Object state comparisons:
---
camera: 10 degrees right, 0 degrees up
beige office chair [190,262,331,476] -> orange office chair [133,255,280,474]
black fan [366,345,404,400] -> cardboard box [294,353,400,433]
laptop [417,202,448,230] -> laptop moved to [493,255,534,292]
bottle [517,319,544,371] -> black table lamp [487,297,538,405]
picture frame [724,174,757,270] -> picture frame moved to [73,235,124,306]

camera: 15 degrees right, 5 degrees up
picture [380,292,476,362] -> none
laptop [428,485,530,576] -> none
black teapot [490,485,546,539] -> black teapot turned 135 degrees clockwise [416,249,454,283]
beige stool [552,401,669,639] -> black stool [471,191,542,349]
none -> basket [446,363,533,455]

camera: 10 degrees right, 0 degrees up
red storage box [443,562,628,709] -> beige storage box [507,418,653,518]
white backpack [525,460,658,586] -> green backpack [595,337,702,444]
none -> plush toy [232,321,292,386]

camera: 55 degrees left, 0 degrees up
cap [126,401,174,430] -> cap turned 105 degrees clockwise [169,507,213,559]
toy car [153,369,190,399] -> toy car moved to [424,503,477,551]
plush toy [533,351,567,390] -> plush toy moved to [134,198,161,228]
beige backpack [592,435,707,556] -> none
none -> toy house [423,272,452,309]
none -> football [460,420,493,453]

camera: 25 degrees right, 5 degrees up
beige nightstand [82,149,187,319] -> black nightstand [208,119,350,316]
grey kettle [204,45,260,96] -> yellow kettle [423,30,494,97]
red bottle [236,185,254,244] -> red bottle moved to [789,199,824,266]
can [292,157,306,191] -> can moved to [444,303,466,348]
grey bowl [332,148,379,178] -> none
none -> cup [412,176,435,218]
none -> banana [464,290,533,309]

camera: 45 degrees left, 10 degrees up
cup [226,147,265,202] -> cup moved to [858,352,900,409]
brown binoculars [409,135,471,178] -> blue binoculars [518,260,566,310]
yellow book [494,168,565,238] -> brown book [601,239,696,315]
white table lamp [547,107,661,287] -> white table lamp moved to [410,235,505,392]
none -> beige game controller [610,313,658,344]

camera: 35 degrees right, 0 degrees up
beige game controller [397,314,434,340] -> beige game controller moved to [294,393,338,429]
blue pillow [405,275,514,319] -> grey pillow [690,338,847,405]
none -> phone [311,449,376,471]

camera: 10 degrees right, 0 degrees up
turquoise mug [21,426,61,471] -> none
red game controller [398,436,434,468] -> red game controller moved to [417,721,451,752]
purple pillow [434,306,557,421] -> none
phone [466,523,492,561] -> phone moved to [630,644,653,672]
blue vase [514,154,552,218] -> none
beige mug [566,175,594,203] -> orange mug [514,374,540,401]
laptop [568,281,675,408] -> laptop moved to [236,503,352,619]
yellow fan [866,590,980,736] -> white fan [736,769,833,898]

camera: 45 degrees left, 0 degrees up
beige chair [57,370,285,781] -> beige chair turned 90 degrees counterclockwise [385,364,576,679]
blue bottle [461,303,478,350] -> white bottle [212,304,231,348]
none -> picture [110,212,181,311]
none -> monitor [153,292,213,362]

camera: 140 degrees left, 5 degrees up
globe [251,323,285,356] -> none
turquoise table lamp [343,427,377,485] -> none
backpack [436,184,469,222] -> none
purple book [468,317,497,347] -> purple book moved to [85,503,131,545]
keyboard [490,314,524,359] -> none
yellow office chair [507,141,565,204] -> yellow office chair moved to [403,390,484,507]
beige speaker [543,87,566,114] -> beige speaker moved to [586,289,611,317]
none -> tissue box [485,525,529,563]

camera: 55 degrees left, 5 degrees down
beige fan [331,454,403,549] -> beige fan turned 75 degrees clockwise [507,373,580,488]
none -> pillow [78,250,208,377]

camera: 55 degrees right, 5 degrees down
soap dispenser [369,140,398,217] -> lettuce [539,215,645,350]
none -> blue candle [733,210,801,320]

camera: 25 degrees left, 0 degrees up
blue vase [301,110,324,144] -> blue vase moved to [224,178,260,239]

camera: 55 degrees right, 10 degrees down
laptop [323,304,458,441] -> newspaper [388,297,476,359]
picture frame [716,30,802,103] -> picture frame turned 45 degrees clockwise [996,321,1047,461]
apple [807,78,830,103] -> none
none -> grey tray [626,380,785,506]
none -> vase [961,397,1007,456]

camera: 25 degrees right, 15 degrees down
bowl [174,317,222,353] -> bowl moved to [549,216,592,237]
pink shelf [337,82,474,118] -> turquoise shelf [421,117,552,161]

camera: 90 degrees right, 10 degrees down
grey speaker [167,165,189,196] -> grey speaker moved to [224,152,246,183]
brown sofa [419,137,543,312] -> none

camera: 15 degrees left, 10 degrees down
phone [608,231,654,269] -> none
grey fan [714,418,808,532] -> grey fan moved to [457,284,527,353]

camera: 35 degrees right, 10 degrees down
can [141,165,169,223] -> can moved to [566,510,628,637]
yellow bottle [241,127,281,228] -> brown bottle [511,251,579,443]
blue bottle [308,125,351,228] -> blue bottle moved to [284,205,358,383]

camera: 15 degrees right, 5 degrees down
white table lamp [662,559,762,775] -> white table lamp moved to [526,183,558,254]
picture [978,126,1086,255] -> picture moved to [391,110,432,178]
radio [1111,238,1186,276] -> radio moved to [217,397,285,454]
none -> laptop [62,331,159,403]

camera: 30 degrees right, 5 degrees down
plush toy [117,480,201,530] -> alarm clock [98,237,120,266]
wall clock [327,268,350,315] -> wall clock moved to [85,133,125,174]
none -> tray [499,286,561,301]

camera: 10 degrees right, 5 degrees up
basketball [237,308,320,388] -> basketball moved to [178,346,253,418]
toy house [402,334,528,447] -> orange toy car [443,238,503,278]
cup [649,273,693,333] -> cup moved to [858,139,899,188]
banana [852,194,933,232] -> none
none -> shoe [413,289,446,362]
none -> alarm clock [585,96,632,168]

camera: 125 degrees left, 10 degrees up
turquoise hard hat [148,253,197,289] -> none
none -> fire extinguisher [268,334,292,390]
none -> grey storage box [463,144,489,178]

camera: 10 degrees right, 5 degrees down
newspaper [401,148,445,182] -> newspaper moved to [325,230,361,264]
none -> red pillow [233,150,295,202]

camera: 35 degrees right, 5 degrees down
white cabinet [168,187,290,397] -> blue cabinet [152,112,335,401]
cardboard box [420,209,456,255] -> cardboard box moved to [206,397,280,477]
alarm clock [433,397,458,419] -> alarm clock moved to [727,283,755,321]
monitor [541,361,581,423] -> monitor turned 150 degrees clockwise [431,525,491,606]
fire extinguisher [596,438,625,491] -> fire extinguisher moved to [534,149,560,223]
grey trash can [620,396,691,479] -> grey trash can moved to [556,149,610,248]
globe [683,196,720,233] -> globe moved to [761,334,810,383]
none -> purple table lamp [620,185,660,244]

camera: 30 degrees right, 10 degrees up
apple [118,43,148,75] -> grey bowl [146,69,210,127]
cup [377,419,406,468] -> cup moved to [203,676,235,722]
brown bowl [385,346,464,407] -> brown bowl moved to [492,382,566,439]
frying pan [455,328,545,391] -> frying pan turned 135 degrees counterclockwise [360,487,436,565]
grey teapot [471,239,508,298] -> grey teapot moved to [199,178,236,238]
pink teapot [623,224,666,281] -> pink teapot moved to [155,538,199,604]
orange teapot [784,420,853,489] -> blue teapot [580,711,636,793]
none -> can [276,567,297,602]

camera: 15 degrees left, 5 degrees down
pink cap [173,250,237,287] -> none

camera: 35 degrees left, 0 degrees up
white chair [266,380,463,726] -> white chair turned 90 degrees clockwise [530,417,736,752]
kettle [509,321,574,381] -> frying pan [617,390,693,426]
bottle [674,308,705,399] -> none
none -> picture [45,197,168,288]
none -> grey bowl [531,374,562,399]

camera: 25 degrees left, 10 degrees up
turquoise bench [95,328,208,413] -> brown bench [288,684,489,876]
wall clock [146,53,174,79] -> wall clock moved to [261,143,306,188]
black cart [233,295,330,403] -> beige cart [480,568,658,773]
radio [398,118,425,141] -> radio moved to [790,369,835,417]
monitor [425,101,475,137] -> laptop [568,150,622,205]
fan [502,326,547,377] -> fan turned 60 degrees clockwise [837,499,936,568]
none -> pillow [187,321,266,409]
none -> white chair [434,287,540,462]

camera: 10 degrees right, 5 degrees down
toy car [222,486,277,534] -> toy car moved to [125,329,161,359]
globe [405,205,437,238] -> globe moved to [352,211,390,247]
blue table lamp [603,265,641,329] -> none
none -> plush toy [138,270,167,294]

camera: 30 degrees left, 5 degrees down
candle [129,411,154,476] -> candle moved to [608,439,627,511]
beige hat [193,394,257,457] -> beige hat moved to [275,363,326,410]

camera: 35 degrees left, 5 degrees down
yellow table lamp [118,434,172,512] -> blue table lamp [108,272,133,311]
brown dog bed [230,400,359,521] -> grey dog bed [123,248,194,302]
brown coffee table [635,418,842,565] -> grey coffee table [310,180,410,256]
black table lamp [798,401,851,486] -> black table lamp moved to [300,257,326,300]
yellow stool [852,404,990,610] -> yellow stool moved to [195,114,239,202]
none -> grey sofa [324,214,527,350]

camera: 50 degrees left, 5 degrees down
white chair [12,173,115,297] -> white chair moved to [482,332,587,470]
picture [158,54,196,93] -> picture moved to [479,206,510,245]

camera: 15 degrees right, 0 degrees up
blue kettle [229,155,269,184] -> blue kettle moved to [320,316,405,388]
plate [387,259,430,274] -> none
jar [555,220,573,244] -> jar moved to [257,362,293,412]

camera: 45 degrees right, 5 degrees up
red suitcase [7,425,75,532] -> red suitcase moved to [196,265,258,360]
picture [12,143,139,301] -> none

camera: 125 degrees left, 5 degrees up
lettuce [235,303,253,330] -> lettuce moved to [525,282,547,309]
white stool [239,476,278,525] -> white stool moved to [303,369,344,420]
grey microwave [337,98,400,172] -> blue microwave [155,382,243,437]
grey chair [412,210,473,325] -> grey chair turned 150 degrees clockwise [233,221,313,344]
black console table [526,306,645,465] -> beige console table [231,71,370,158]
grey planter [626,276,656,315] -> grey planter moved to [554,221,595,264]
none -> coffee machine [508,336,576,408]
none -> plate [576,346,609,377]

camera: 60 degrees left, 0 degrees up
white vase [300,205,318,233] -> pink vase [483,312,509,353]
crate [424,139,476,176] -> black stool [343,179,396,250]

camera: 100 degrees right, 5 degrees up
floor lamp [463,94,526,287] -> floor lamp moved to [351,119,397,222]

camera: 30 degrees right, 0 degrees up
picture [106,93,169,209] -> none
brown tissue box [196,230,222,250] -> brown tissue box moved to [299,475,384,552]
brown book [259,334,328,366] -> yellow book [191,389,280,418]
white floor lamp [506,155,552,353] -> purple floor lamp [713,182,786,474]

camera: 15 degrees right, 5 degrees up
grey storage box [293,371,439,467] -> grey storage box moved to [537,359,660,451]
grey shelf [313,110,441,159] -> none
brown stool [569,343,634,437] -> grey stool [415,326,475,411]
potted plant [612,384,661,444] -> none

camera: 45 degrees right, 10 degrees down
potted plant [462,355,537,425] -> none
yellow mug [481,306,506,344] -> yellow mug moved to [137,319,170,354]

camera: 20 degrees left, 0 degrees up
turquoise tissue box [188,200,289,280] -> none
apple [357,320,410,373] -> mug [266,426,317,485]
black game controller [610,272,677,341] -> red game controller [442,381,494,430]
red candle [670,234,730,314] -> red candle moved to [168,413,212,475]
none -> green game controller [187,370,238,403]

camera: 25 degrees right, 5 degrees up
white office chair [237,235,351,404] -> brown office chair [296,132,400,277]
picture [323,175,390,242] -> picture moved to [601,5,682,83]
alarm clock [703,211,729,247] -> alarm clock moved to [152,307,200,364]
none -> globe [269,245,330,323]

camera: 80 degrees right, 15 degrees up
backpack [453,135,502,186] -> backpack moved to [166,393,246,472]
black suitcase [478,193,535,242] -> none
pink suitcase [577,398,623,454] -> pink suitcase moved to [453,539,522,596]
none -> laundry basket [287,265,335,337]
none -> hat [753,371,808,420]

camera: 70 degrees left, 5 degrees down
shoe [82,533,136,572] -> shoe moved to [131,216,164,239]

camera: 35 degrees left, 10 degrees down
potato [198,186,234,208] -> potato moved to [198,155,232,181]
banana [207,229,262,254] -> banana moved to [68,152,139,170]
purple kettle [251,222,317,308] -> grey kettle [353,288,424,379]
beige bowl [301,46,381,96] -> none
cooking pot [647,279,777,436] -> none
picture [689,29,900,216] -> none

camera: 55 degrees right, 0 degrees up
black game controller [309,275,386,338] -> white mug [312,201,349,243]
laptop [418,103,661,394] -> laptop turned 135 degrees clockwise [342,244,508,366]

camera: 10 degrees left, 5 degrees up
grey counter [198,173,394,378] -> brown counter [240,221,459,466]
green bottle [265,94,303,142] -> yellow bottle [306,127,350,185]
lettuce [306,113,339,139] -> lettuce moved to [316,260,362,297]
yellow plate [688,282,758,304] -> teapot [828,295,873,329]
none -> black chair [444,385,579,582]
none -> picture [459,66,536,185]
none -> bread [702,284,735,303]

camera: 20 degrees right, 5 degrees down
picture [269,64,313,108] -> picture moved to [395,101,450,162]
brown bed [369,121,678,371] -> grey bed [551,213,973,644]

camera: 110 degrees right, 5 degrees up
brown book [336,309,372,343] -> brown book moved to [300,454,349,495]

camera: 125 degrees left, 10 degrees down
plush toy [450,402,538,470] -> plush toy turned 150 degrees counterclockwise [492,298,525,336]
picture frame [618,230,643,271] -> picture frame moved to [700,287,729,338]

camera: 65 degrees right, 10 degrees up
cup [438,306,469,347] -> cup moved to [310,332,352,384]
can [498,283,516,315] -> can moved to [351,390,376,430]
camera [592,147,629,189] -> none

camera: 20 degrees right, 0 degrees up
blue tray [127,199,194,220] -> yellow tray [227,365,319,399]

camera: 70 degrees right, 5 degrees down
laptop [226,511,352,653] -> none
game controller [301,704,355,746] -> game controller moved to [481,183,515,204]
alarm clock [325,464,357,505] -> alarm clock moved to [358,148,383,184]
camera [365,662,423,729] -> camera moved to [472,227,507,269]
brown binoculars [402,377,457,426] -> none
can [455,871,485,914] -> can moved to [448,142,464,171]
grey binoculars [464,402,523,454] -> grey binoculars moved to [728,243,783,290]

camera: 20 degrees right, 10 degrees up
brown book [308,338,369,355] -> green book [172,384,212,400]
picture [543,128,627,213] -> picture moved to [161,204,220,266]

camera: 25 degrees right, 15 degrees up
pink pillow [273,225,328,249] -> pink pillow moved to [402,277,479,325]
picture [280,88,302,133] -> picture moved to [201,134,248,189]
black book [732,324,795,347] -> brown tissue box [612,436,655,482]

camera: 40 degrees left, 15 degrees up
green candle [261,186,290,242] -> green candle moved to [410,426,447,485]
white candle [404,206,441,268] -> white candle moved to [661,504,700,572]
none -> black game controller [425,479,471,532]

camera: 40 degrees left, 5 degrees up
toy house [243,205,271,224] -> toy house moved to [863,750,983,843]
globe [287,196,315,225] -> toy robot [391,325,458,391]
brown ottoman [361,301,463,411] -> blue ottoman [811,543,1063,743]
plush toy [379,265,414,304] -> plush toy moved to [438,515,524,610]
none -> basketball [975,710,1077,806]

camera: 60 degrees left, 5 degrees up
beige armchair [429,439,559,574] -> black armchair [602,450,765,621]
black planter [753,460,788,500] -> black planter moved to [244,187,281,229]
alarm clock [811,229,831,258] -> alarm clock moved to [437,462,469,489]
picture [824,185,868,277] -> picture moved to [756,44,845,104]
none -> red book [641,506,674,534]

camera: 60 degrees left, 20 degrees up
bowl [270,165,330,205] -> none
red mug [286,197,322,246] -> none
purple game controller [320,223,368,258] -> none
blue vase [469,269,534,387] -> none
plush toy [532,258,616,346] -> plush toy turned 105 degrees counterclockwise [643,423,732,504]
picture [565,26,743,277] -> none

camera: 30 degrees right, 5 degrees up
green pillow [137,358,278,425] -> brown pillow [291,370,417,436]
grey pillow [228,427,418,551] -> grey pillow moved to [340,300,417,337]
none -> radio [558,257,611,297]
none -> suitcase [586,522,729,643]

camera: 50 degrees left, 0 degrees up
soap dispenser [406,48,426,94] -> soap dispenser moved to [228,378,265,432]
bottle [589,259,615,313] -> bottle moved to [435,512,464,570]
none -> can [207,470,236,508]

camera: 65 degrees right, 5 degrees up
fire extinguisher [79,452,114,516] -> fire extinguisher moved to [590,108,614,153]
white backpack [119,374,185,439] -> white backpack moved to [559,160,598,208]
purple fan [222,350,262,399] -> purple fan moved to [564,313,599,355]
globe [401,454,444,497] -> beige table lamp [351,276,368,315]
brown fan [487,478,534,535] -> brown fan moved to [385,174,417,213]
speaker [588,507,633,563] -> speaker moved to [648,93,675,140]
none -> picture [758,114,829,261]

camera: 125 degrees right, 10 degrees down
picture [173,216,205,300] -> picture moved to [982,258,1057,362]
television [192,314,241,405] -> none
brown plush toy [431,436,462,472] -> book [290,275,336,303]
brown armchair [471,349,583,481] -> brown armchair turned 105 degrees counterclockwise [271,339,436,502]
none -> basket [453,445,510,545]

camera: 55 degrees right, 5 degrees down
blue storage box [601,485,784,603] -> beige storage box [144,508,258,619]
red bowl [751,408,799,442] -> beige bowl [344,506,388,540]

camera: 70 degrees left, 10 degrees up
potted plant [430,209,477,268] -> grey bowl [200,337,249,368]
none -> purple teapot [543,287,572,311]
---
ASSIGNED TASK:
All lines holding the word "suitcase" must be copied from the data.

EXERCISE ANSWER:
red suitcase [7,425,75,532] -> red suitcase moved to [196,265,258,360]
black suitcase [478,193,535,242] -> none
pink suitcase [577,398,623,454] -> pink suitcase moved to [453,539,522,596]
none -> suitcase [586,522,729,643]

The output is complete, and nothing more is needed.